Again, dark. But this was riveting stuff. Let's go over how Weiner set up his major characters for Season 6.

Don Draper: It's Christmastime, 1967 (Peggy at one point mentions the teams for Super Bowl II, which is basically the only way to tell), and Don and Megan are in Hawaii. He's checking out a new client, the Royal Hawaiian hotel (hey, it's better than the Howard Johnson trip).

But he looks bored to death. He's even reading about death -- Dante's "Inferno." Yes, Don Draper has officially become the only person ever to read "Inferno" on a Hawaiian beach.

A lot of the Hawaii scenes include a lost-in-thought Don staring into space and not smiling at all, while Megan smuggles joints into their room, laughs at everything and goes up on the stage during a luau and probably holds back from singing in French.

You also learn that Megan now stars (as a maid) in a soap opera called "To Have and to Hold," which sounds pretty awful. Don's manly pride/control issues seem to have passive-aggressive problems with Megan's new acting career.

Don's so restless that he wakes up in the middle of the night and goes down to the lonely hotel bar where his only company is a dude passed out.
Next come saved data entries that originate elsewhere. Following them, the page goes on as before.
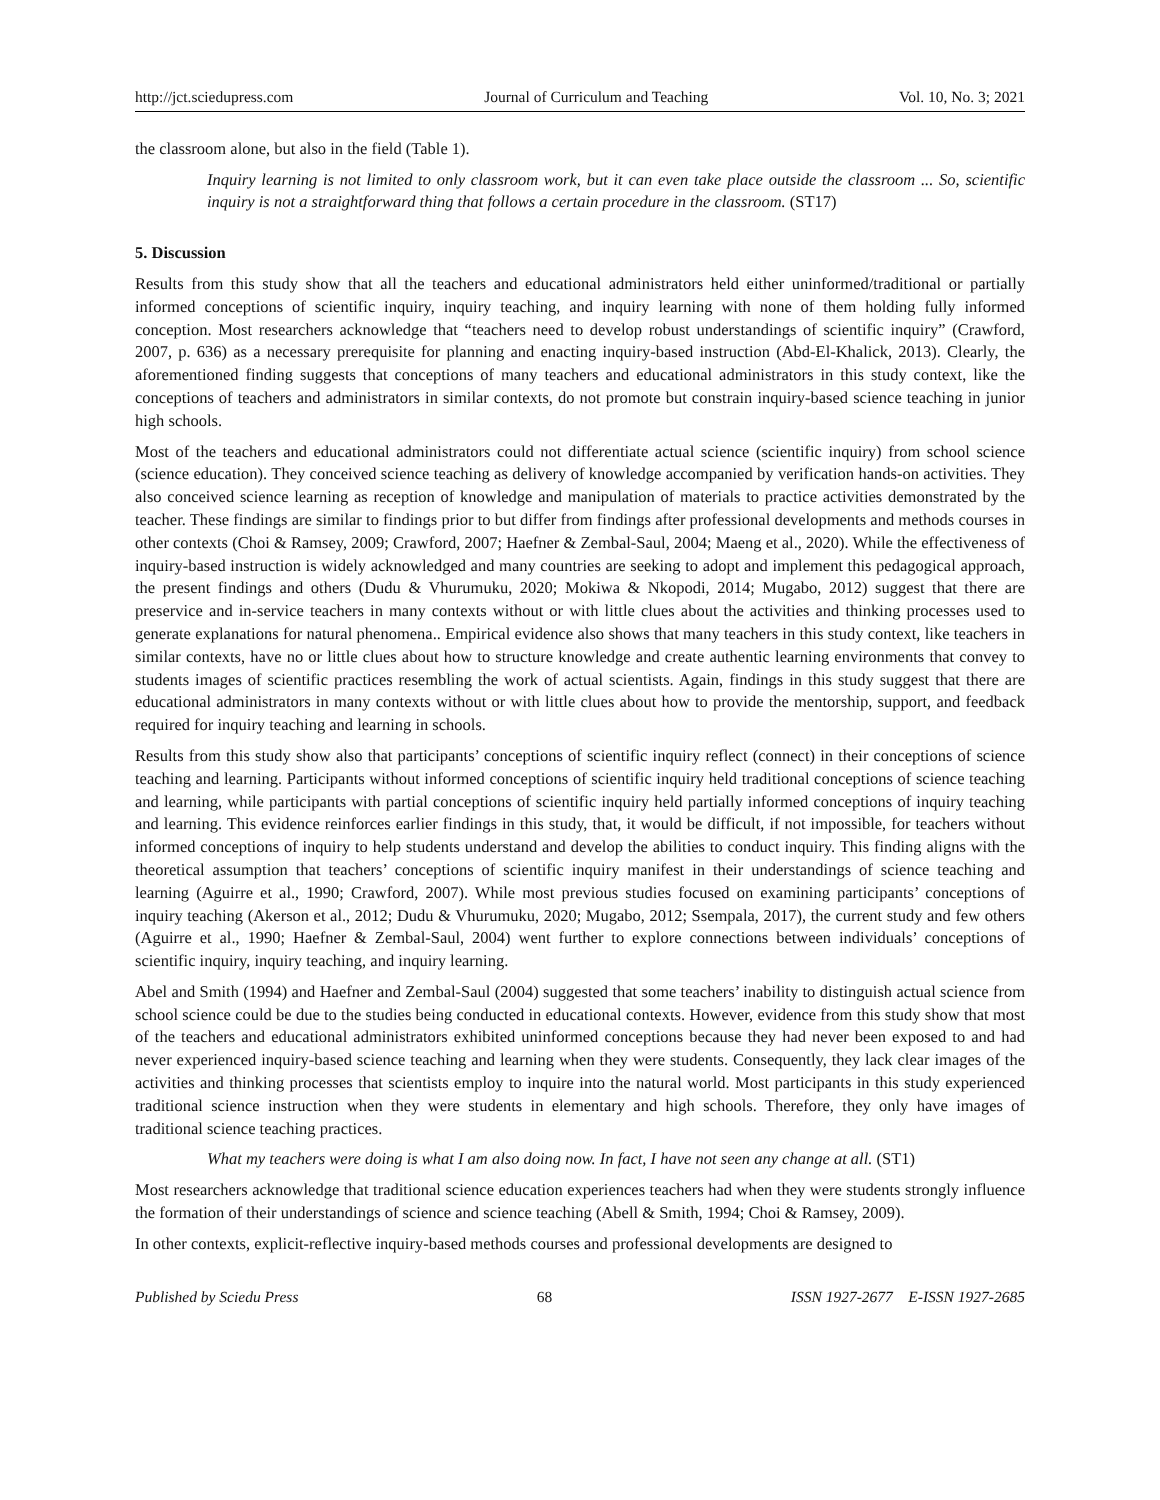http://jct.sciedupress.com Journal of Curriculum and Teaching Vol. 10, No. 3; 2021
the classroom alone, but also in the field (Table 1).
Inquiry learning is not limited to only classroom work, but it can even take place outside the classroom ... So, scientific inquiry is not a straightforward thing that follows a certain procedure in the classroom. (ST17)
5. Discussion
Results from this study show that all the teachers and educational administrators held either uninformed/traditional or partially informed conceptions of scientific inquiry, inquiry teaching, and inquiry learning with none of them holding fully informed conception. Most researchers acknowledge that “teachers need to develop robust understandings of scientific inquiry” (Crawford, 2007, p. 636) as a necessary prerequisite for planning and enacting inquiry-based instruction (Abd-El-Khalick, 2013). Clearly, the aforementioned finding suggests that conceptions of many teachers and educational administrators in this study context, like the conceptions of teachers and administrators in similar contexts, do not promote but constrain inquiry-based science teaching in junior high schools.
Most of the teachers and educational administrators could not differentiate actual science (scientific inquiry) from school science (science education). They conceived science teaching as delivery of knowledge accompanied by verification hands-on activities. They also conceived science learning as reception of knowledge and manipulation of materials to practice activities demonstrated by the teacher. These findings are similar to findings prior to but differ from findings after professional developments and methods courses in other contexts (Choi & Ramsey, 2009; Crawford, 2007; Haefner & Zembal-Saul, 2004; Maeng et al., 2020). While the effectiveness of inquiry-based instruction is widely acknowledged and many countries are seeking to adopt and implement this pedagogical approach, the present findings and others (Dudu & Vhurumuku, 2020; Mokiwa & Nkopodi, 2014; Mugabo, 2012) suggest that there are preservice and in-service teachers in many contexts without or with little clues about the activities and thinking processes used to generate explanations for natural phenomena.. Empirical evidence also shows that many teachers in this study context, like teachers in similar contexts, have no or little clues about how to structure knowledge and create authentic learning environments that convey to students images of scientific practices resembling the work of actual scientists. Again, findings in this study suggest that there are educational administrators in many contexts without or with little clues about how to provide the mentorship, support, and feedback required for inquiry teaching and learning in schools.
Results from this study show also that participants’ conceptions of scientific inquiry reflect (connect) in their conceptions of science teaching and learning. Participants without informed conceptions of scientific inquiry held traditional conceptions of science teaching and learning, while participants with partial conceptions of scientific inquiry held partially informed conceptions of inquiry teaching and learning. This evidence reinforces earlier findings in this study, that, it would be difficult, if not impossible, for teachers without informed conceptions of inquiry to help students understand and develop the abilities to conduct inquiry. This finding aligns with the theoretical assumption that teachers’ conceptions of scientific inquiry manifest in their understandings of science teaching and learning (Aguirre et al., 1990; Crawford, 2007). While most previous studies focused on examining participants’ conceptions of inquiry teaching (Akerson et al., 2012; Dudu & Vhurumuku, 2020; Mugabo, 2012; Ssempala, 2017), the current study and few others (Aguirre et al., 1990; Haefner & Zembal-Saul, 2004) went further to explore connections between individuals’ conceptions of scientific inquiry, inquiry teaching, and inquiry learning.
Abel and Smith (1994) and Haefner and Zembal-Saul (2004) suggested that some teachers’ inability to distinguish actual science from school science could be due to the studies being conducted in educational contexts. However, evidence from this study show that most of the teachers and educational administrators exhibited uninformed conceptions because they had never been exposed to and had never experienced inquiry-based science teaching and learning when they were students. Consequently, they lack clear images of the activities and thinking processes that scientists employ to inquire into the natural world. Most participants in this study experienced traditional science instruction when they were students in elementary and high schools. Therefore, they only have images of traditional science teaching practices.
What my teachers were doing is what I am also doing now. In fact, I have not seen any change at all. (ST1)
Most researchers acknowledge that traditional science education experiences teachers had when they were students strongly influence the formation of their understandings of science and science teaching (Abell & Smith, 1994; Choi & Ramsey, 2009).
In other contexts, explicit-reflective inquiry-based methods courses and professional developments are designed to
Published by Sciedu Press 68 ISSN 1927-2677 E-ISSN 1927-2685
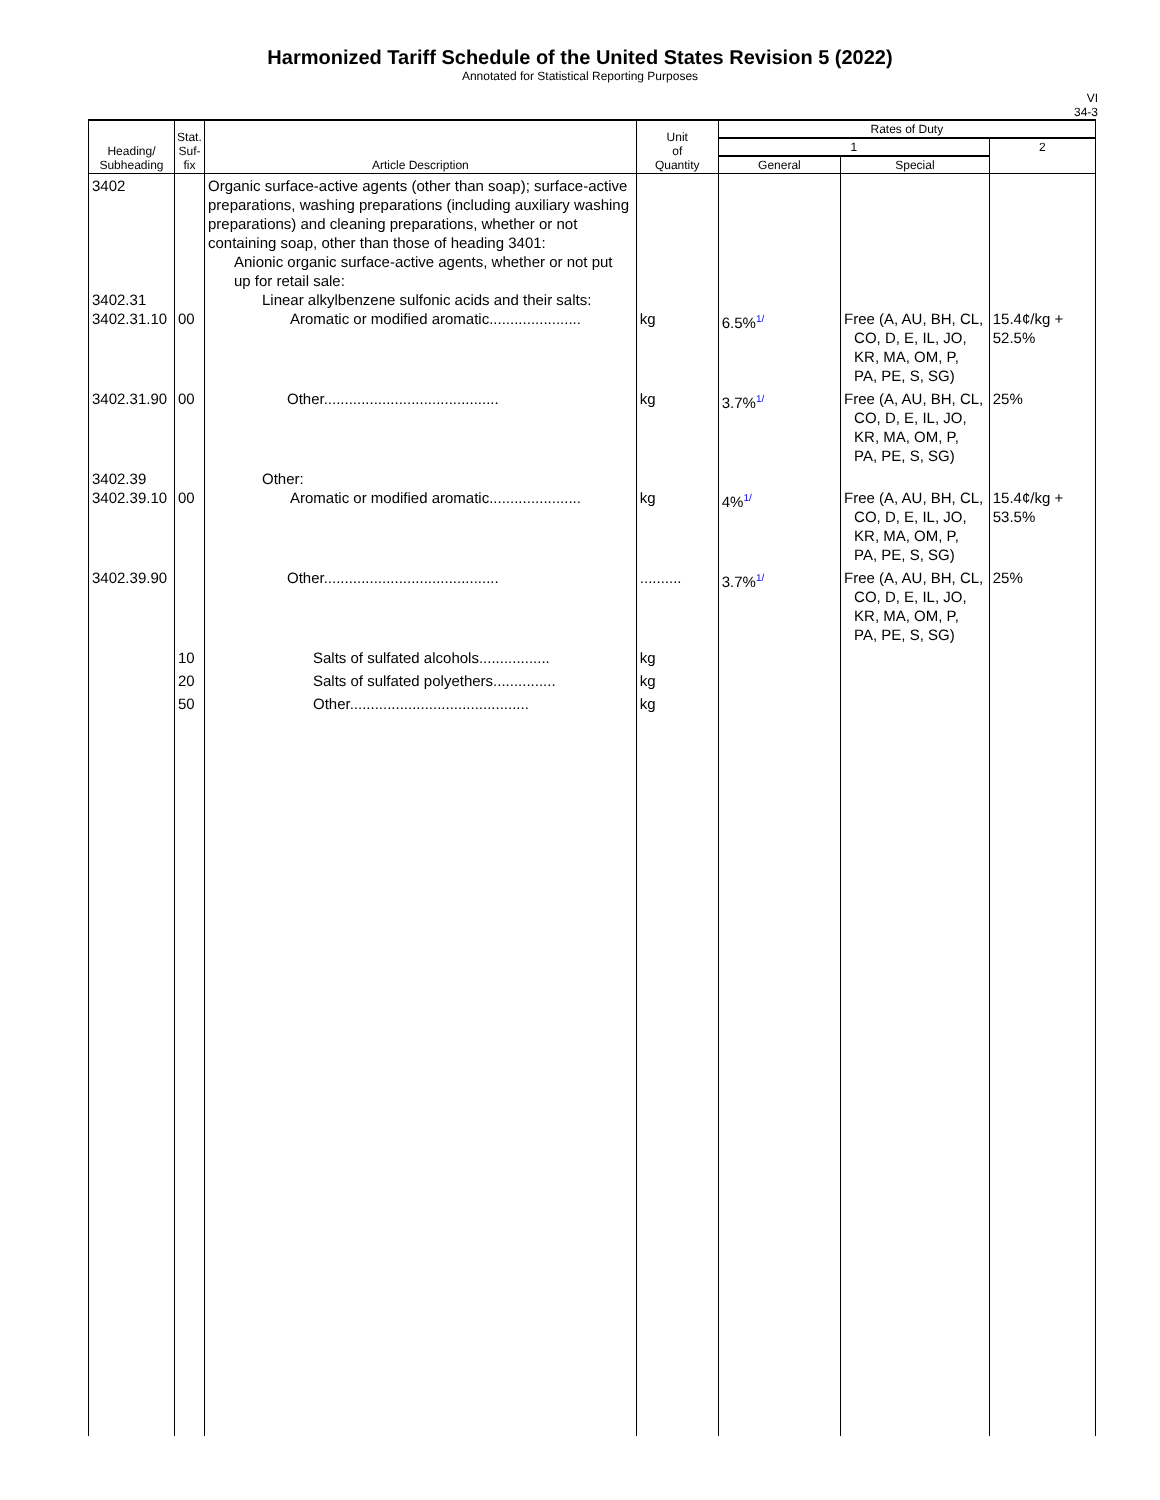Harmonized Tariff Schedule of the United States Revision 5 (2022)
Annotated for Statistical Reporting Purposes
VI
34-3
| Heading/ Subheading | Stat. Suf- fix | Article Description | Unit of Quantity | Rates of Duty | | |
| --- | --- | --- | --- | --- | --- | --- |
| | | | | 1 | | 2 |
| | | | | General | Special | |
| 3402 3402.31 3402.31.10 | 00 | Organic surface-active agents (other than soap); surface-active preparations, washing preparations (including auxiliary washing preparations) and cleaning preparations, whether or not containing soap, other than those of heading 3401: Anionic organic surface-active agents, whether or not put up for retail sale: Linear alkylbenzene sulfonic acids and their salts: Aromatic or modified aromatic...................... | kg | 6.5%<sup>1/</sup> | Free (A, AU, BH, CL, CO, D, E, IL, JO, KR, MA, OM, P, PA, PE, S, SG) | 15.4¢/kg + 52.5% |
| 3402.31.90 | 00 | Other.......................................... | kg | 3.7%<sup>1/</sup> | Free (A, AU, BH, CL, CO, D, E, IL, JO, KR, MA, OM, P, PA, PE, S, SG) | 25% |
| 3402.39 3402.39.10 | 00 | Other: Aromatic or modified aromatic...................... | kg | 4%<sup>1/</sup> | Free (A, AU, BH, CL, CO, D, E, IL, JO, KR, MA, OM, P, PA, PE, S, SG) | 15.4¢/kg + 53.5% |
| 3402.39.90 | | Other.......................................... | .......... | 3.7%<sup>1/</sup> | Free (A, AU, BH, CL, CO, D, E, IL, JO, KR, MA, OM, P, PA, PE, S, SG) | 25% |
| | 10 | Salts of sulfated alcohols................. | kg | | | |
| | 20 | Salts of sulfated polyethers............... | kg | | | |
| | 50 | Other........................................... | kg | | | |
A drunken GI, PFC Dinkins, on leave from Vietnam, shows up and explains that the passed out dude is his best man (he even asks Don to be the guy's replacement at wedding the next morning and Don does a non-Don Drapery thing and agrees to give away the bride). Dinkins eventually tells Don that one day he'll be the sleepless guy sitting alone at a bar -- ouch. Maybe Don should steer away from the midlife crisis Hawaiian shirt-wearing.

Back in NYC there's more death imagery (Don flashes back to seeing his building doorman having a heart attack), before tan-but-unhappy Don goes back to work to take inane company partner photos.

Side note: For some reason, in the press kit, Weiner told TV reviewers not to say whether the company expanded to another floor. We saw them  expand in the Season 5 finale, so it really is no surprise/not a big deal to say, yes, SCDP is now multiple floors.

Also, is it called SCDP, now that P is gone? It's never explained.

The photo shoot scene with Don is exquisite. While he's struggling to pose for the shot, Don looks at a lighter in his pocket. It was PFC Dinkins and it's inscribed with: "In life we have to do things that are just not our bag." Most depressing/honest lighter inscription ever?

Don's bag has never been being himself, but also not staying faithful. When he returns from vacation, his writing staff (including a new female writer, who looks like some sort of frumpy combo of Peggy and Jan) are working on a campaign for an oven cleaner.

The company wants them to use the word "love" and their first ad mock-ups include a imagery of an affectionate married couple in their kitchen.